These cognate programs are crucial to our collective effectiveness. Put together—a strong intellectual foundation in feminist thought and a good hands-on training experience in feminist practice—we can assure that our emerging colleagues will be prepared for jobs that address the needs of the world.
Three areas that we need to augment in graduate training are media, money, and management. Even the few PhD’s in feminist religious studies who will go on to the classroom need this training to do their jobs. The majority, I predict, will work in the nonprofit sector, in publishing, government, and religious bureaucracies. All will need to be sophisticated in the ways of communication, fund raising, and organizational issues.
Few graduate programs in religion offer comprehensive media training to their students. Yet we are expected to be media-savvy in just about every job. Whether presenting with PowerPoint, blogging, using Blackboard or Moodle, maintaining a Facebook presence, and sending the occasional Tweet, colleagues (especially over thirty) need help on both the technical and ethical issues involved. Moreover, if we want to amplify our voices (I appeared recently on Al Jazeera English) in the debates, we need to learn how to appear effectively before a camera.
Money is a seldom-heard word in graduate school, other than about the lack of it. But what about grant writing, spread sheets and budgeting, fundraising and accountability to donors? These are facts of contemporary life as we create new organizations, run departments in cash-strapped universities, and handle our own financial needs into retirement in an economy that still assumes that men hold the money. Changing ideas is a marketing challenge as much as a conceptual one. We need to provide our colleagues with the tools they need to make it happen.
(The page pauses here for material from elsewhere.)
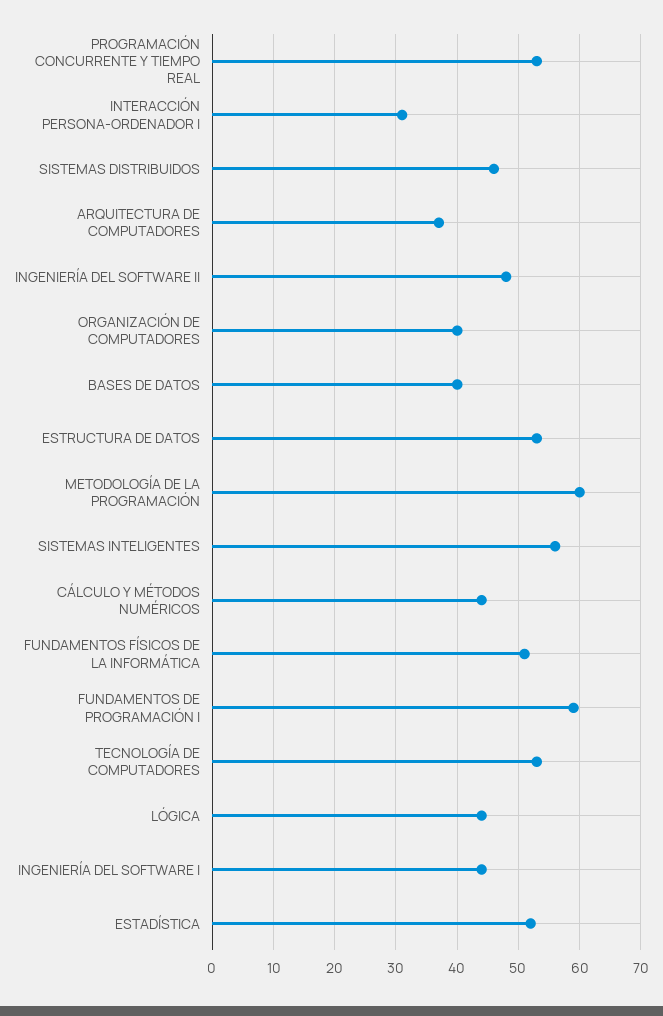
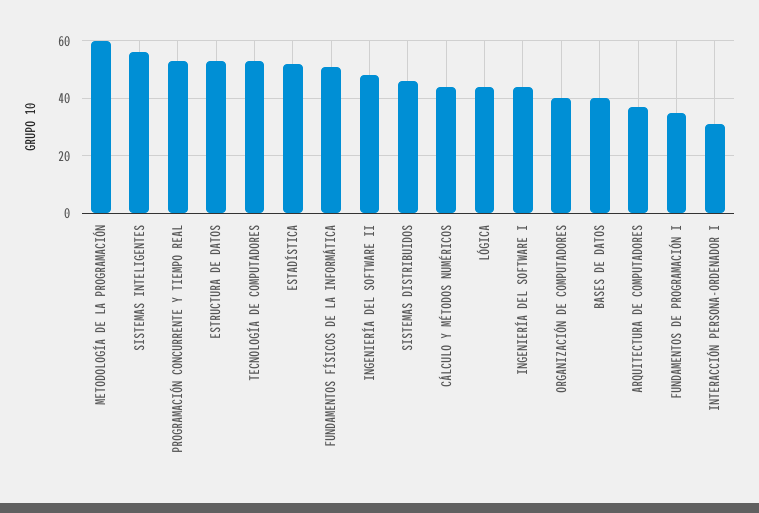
FUNDAMENTOS DE PROGRAMACIÓN I: 59 -> 35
Management is a foreign concept in our circles. I always thought people who worried about it were in the business school crunching numbers while we in the humanities were occupied with higher things. Little did I know that, whether as a department chair or a non-profit leader, a pastor or an IT professional, management of people and organizations is part of the deal. There are better and worse ways to handle personnel issues, sophisticated techniques for thinking about succession plans, reporting requirements for taxes and benefits. Admittedly, after years of heavy lifting in the theological arena, most of it strikes me as commonsensical. But I have made enough mistakes to respect the expertise of people who think about these things for a living and to utilize their insights.
I propose that we open a conversation about these practical matters among feminists in religion. There may be more offerings than I am aware of, and there are certainly ways to socialize what we know. Future graduate programs, which aren’t getting any less expensive, need to reflect the job requirements, both intellectual and practical, of the 21st century workplace.